The latest mark to approach her firm and seek her services is gun manufacturers, hoping to whip up public support to overturn a restrictive bill by generating interest in buying guns among the female demographic.
In a move that's partly shocking and partly suits her to a T, she turns on a dime and decides to accept an offer from a competing firm opposing the powerful gun interests. Some of her colleagues wonder if it's because of gun violence in her past, but in throwing away a position at a top tier firm, it's simply because Sloane thinks she can spin the issue and win against the odds – winning is her most driving motivation.
She proceeds to cut a swathe through the debate to the astonishment of her collegaues (many of whom she's poached from her old firm) and her new boss, firm owner Rodolfo (Mark Strong). But even when the story reaches that most Hollywood of plot turns – when she realises that winning might come at too high a price – Sloane is completely in charge of what she's doing.

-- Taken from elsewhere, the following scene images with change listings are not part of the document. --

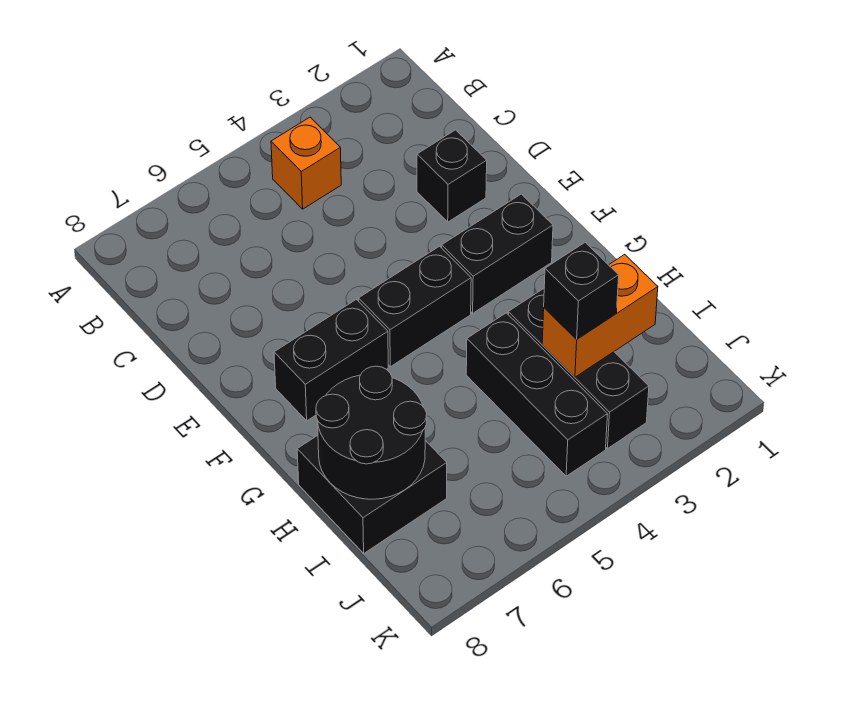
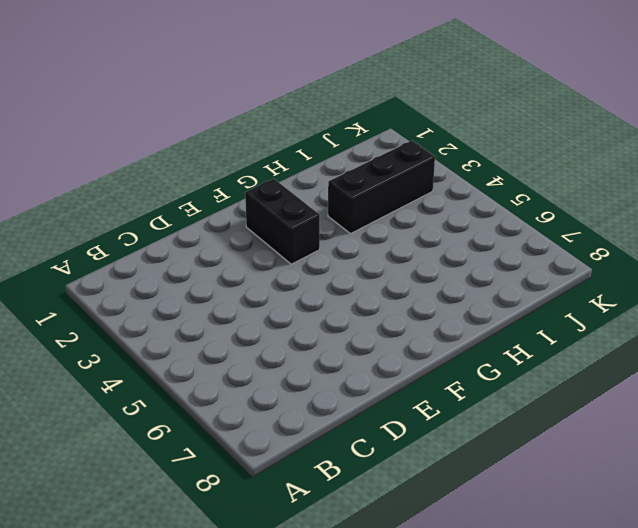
none -> orange brick B4 level 1
none -> black brick D2 level 1

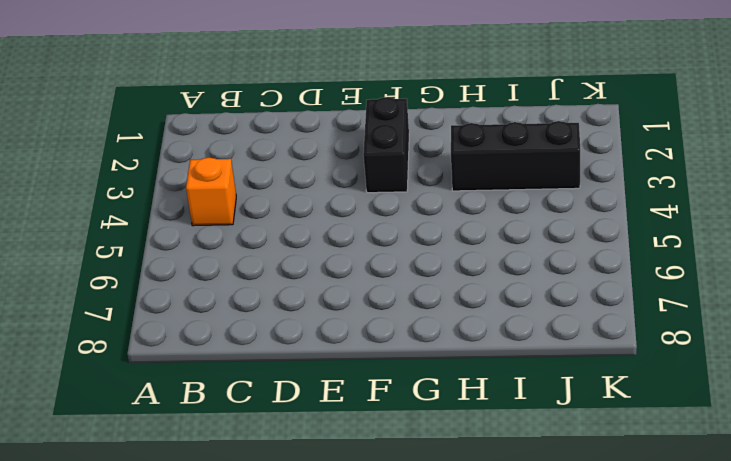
none -> black brick D2 level 1
none -> black brick F4:F5 level 1

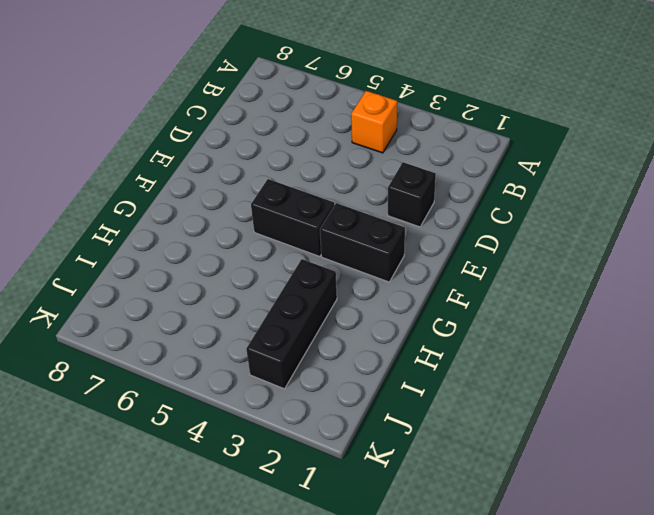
none -> black brick F6:F7 level 1
none -> black brick H4:J4 level 1

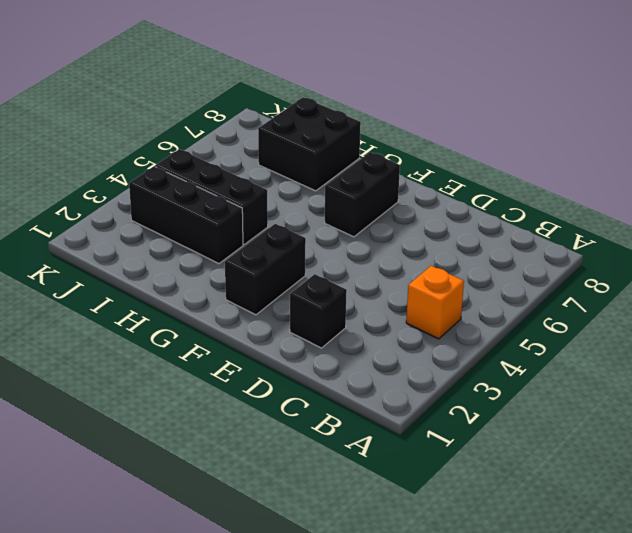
none -> black brick F4:F5 level 1
none -> black round brick H7:I8 level 2

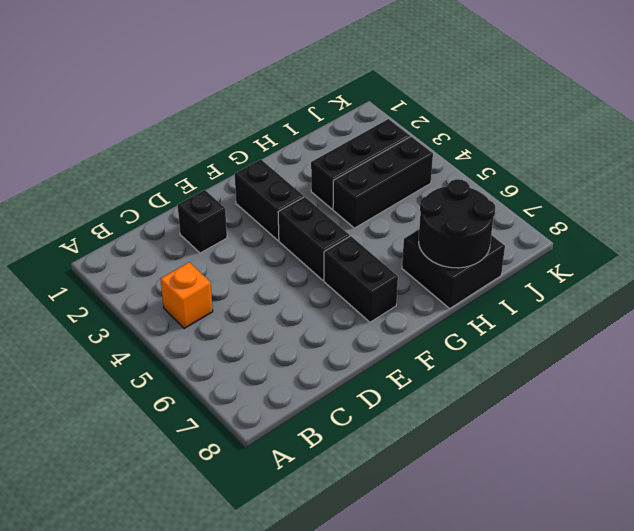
none -> orange brick I2:I3 level 2
none -> black brick I3 level 3

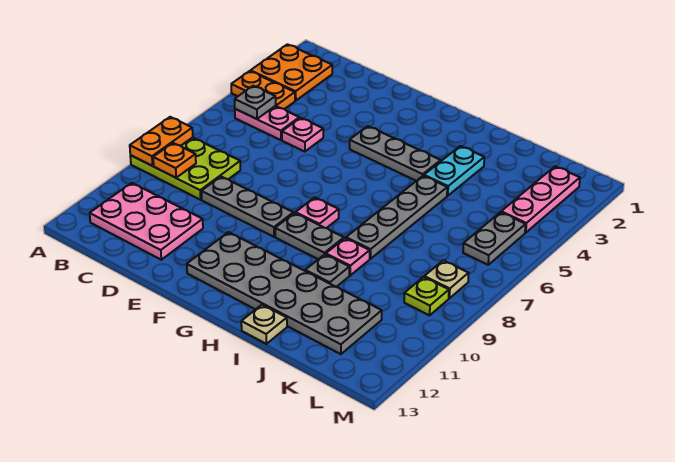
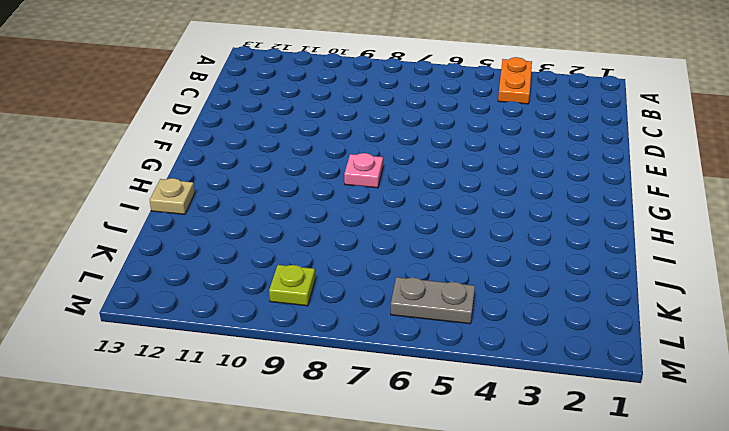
none -> orange plate A2:B3 level 1
none -> lime plate A8:C9 level 1
none -> pink plate B5:C5 level 1

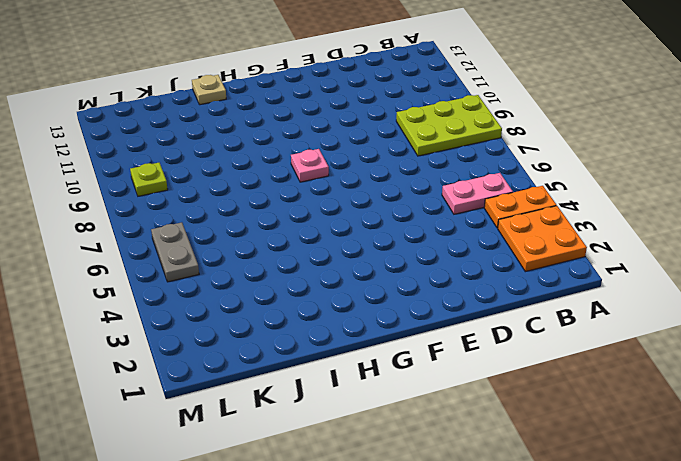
none -> pink plate B11:D12 level 1
none -> pink plate D5 level 1
none -> grey plate D9:F9 level 1

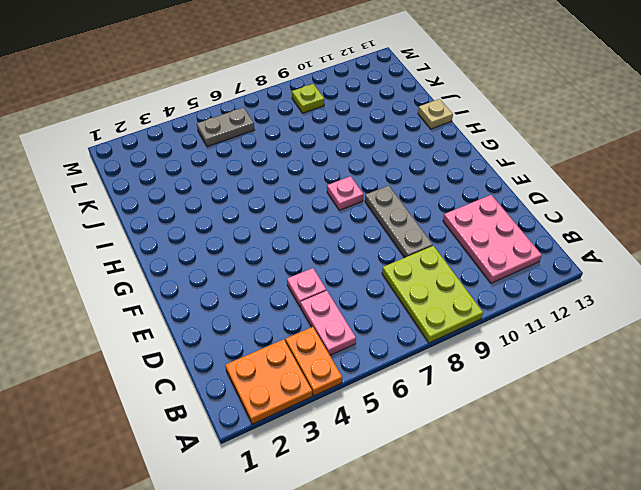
none -> grey plate F4:H4 level 1
none -> grey plate F11:K12 level 1
none -> grey plate G9:H9 level 1

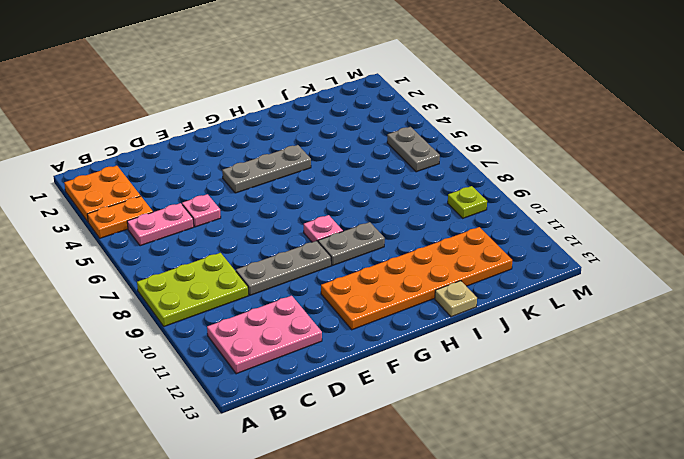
orange plate F11:K12 level 1 -> grey plate F11:K12 level 1
none -> cyan plate I3:I4 level 1
none -> grey plate I5:I8 level 1
none -> pink plate I9 level 1

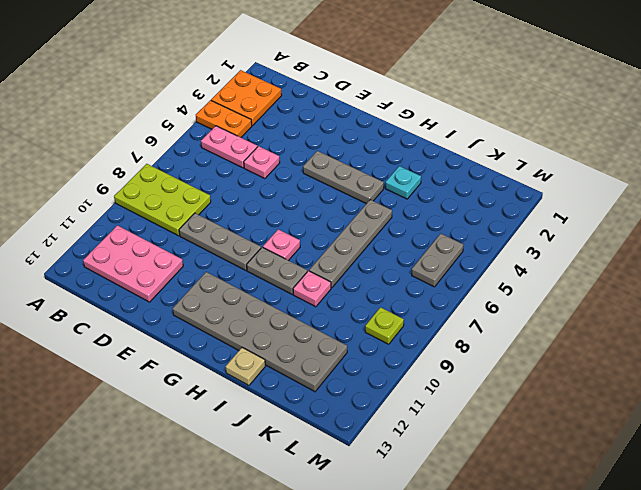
cyan plate I3 level 1 -> cyan plate I3:I4 level 1
none -> grey plate I10 level 1
none -> pink plate L2:L4 level 1
none -> tan plate L8 level 1

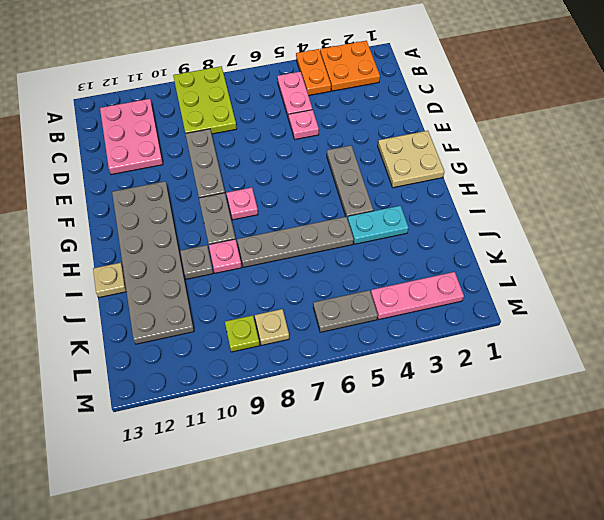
tan plate F1:G2 level 1 -> none
none -> orange plate A8:A9 level 2
none -> grey plate B5 level 2
none -> orange plate B9 level 2

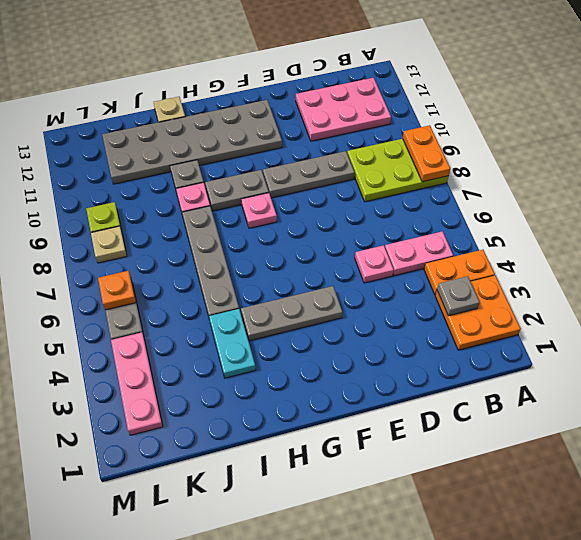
grey plate B3 level 2 -> grey plate B5 level 2
orange plate L6 level 2 -> orange plate B9 level 2

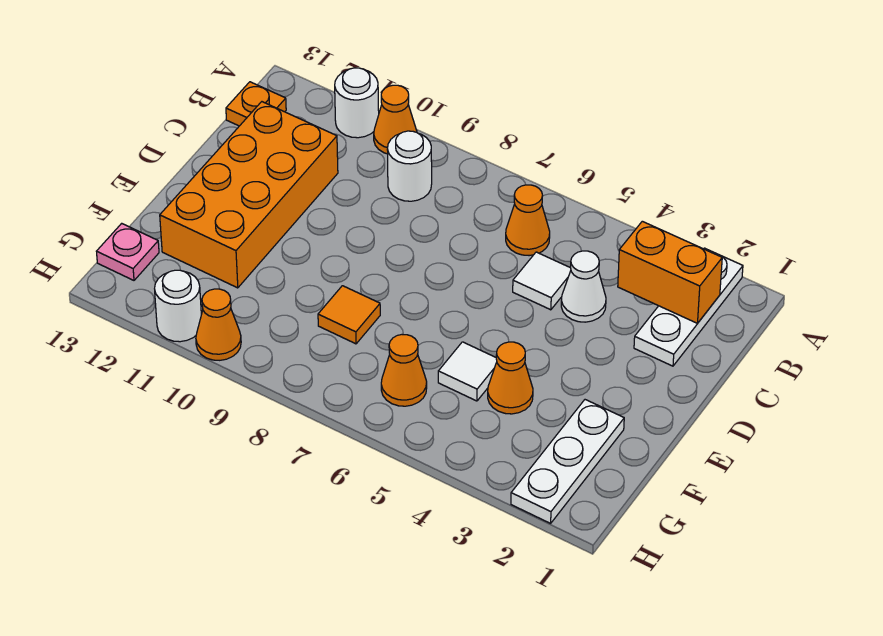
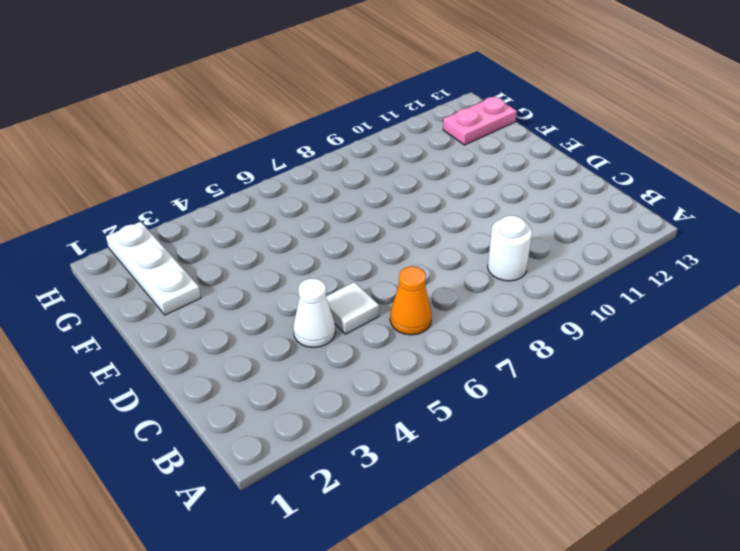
pink plate G12:G13 level 1 -> pink plate G13 level 1
none -> white plate A2:C2 level 1
none -> orange cone A10 level 1
none -> white round brick A11 level 1

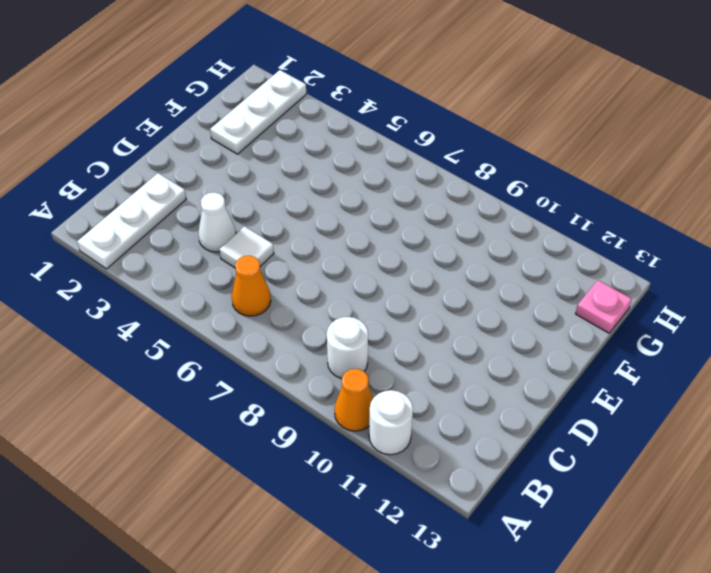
none -> orange plate B13 level 1
none -> orange brick C11:F12 level 1
none -> orange cone F4 level 1

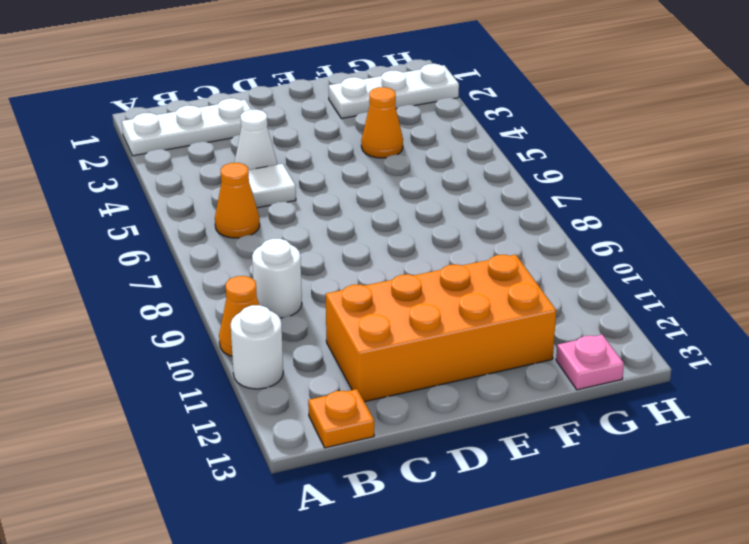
none -> white tile F5 level 1
none -> orange tile F8 level 1
none -> orange cone G6 level 1

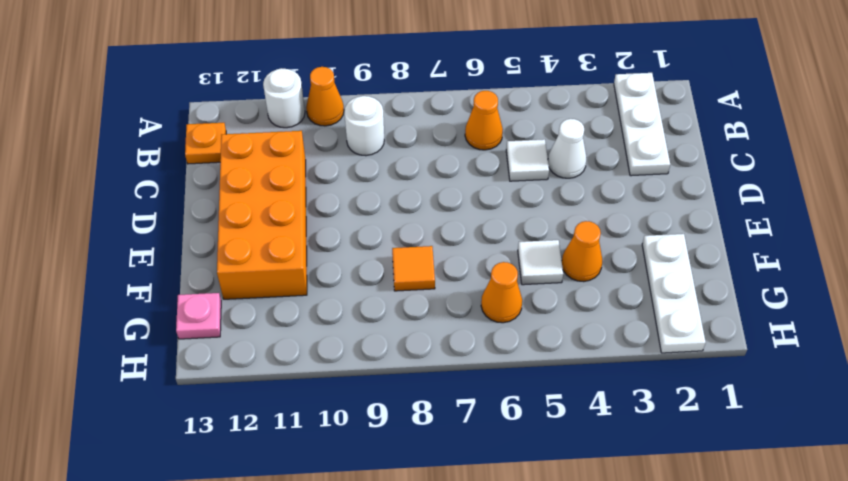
none -> orange cone H10 level 1
none -> white round brick H11 level 1
none -> orange brick B2:B3 level 2

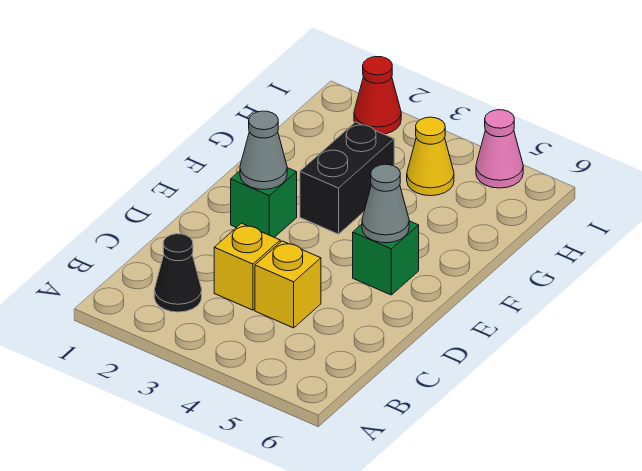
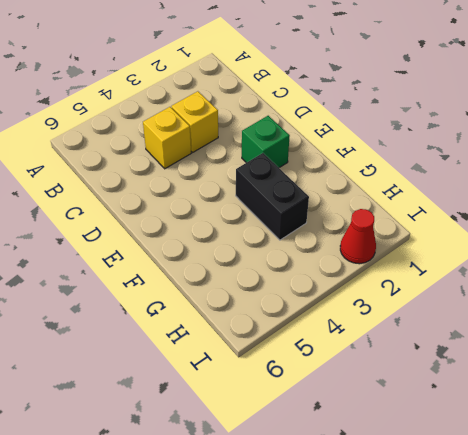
none -> black cone B2 level 1
none -> green brick E5 level 1

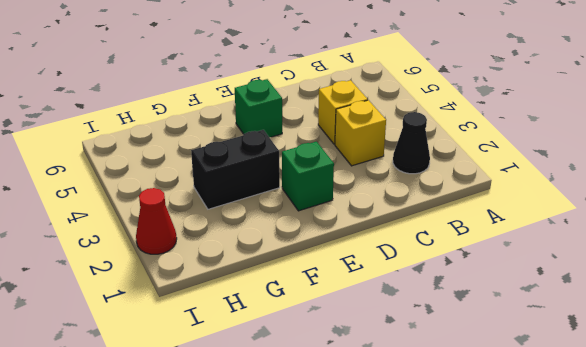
none -> yellow cone H4 level 1
none -> pink cone I5 level 1

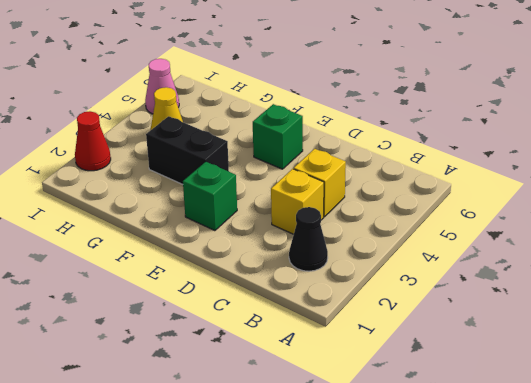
none -> grey cone E2 level 2
none -> grey cone E5 level 2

We don't always like her and we're not meant to, but it's such a fantastic characterisation and it's so refreshing to see a woman in a film who doesn't apologise for who she is and what she wants, who isn't co-opted neatly into the Madonna/whore dichotomy where we can be assured she's no longer a threat. Sloane is a feminist who's only in it for herself, exploding through glass ceilings with victory rather than sisterhood in her sights. We even get a very satisfying denouement to what was shaping up to be a slut-shaming moment during the climax, further galvanising how gender-aware the script is.
The plot can be summed up blithely as simply being about a smart female lobbyist doing what lobbyists do, with the sparky dialogue and a good deal more than the drama than we expect. Chastain is the eye of the hurricane here, as commanding as she is physically slight and as pretty as she is ballsy and abrasive. I gather from evidence online that most people thought she played a great character but that the film around her was a weaker effort and it's a shame, because while we're all (apparently) howling for great women characters, ones like Miss Sloane had been under our noses the whole time.
Chastain has been a very outspoken proponent of better roles for actresses, and she's certainly put her money where her mouth is here. Even if you don't get much out of the rest of the film, this is one of those performances where in years to come we'll be saying we'd watch her read the phone book.